True, in the light of Dominic Cummings’s revelations about how government actually works (or doesn’t work) under Boris Johnson, it may be a little difficult to believe that, as the Cabinet Manual puts it, the Cabinet is “the ultimate arbiter of all government policy.” And, as always, there are amateurish ministers like Gavin Williamson and those who seem to blunder from one day to the next.

However, it remains the case that, in their own fiefdoms at least, the barons may well have no less (and, given the prime minister’s notorious lack of interest in the detail, possibly more) authority than the king.

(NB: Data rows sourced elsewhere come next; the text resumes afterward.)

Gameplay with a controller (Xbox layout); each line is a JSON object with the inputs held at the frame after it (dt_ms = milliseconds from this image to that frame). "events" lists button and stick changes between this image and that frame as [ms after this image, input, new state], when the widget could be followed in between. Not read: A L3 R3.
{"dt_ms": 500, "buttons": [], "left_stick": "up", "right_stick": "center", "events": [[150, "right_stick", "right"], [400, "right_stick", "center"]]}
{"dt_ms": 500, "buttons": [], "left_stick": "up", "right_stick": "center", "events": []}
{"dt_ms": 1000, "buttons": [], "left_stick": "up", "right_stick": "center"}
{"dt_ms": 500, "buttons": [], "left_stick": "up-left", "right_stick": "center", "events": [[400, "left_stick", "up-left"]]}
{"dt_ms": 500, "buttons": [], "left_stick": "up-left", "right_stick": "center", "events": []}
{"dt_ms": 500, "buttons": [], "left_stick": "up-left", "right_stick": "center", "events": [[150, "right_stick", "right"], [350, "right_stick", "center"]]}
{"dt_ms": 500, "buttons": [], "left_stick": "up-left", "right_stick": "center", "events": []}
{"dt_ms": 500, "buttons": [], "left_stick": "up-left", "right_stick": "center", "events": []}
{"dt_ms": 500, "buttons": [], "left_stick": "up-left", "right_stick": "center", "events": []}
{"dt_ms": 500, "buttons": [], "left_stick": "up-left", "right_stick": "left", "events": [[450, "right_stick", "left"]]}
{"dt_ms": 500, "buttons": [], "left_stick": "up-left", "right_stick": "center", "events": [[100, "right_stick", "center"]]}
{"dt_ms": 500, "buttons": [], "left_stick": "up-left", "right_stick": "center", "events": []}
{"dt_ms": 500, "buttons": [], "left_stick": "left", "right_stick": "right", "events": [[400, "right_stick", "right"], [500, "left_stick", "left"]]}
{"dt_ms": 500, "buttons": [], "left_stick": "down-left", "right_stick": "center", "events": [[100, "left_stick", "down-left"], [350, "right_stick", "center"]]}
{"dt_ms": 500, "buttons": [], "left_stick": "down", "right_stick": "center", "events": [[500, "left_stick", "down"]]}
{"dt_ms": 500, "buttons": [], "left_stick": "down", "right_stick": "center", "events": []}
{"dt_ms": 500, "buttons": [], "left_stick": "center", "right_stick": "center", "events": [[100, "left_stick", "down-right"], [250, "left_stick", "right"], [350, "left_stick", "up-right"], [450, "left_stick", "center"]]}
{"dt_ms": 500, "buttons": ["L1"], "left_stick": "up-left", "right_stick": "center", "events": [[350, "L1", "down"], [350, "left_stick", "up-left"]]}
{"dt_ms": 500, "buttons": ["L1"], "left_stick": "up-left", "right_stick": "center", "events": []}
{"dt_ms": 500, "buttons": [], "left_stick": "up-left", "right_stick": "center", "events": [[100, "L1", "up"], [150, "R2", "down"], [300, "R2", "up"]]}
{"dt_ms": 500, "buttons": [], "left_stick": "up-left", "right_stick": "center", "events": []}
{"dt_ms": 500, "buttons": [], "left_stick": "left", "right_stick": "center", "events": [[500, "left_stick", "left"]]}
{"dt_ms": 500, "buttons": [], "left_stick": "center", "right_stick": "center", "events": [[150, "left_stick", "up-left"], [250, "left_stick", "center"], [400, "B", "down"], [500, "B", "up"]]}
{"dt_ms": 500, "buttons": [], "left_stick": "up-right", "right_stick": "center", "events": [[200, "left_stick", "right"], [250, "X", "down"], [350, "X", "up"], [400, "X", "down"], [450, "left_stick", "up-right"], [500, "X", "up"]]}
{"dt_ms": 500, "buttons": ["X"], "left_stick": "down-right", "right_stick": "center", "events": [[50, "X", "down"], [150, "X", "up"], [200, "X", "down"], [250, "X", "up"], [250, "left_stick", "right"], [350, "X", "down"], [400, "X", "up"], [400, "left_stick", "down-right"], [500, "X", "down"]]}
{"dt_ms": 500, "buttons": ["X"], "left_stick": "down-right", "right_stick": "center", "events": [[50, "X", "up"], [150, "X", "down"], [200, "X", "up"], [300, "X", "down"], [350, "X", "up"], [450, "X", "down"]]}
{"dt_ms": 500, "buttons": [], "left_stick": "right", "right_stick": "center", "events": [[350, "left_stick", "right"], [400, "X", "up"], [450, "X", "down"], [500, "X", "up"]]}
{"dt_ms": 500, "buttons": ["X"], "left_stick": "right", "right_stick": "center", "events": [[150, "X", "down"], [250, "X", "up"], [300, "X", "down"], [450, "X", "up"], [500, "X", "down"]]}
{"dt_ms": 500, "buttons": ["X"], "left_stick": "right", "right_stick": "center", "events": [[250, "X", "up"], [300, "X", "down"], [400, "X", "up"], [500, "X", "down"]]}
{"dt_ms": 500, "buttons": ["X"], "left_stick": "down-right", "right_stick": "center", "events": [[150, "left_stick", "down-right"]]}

One such is surely Michael Gove, who, by dint of his position in the Cabinet Office, is responsible for the Dissolution and Calling of Parliament Bill that will repeal the Fixed-term Parliaments Act, as well as the even more controversial Elections Bill, whose voter ID provisions will, say its critics, effectively disenfranchise millions of voters.

Other barons include, for good or ill, home secretary Priti Patel and communities secretary Robert Jenrick, responsible for bringing in what could be historic changes to this country’s immigration and planning regimes respectively.

And then, of course, there’s Sajid Javid and the smooth, sure-footed Rishi Sunak, both of them involved in an increasingly epic love-hate triangle with Johnson. Cummings’s hopes that No 10 could assert control over the Treasury now seem pretty forlorn, and the chancellor’s forthcoming Budget update in October looks likely to set the tone on tax and spend for the rest of the government’s term. Meanwhile his predecessor, newly returned to the top table, is clearly in a good position to demand sufficient resources for a major Health and Care Bill, as well as for the long-awaited reform to social care.

The Cabinet as a collective, then, may not count for much these days. But it still contains a bunch of biggish beasts, with to-do lists to match.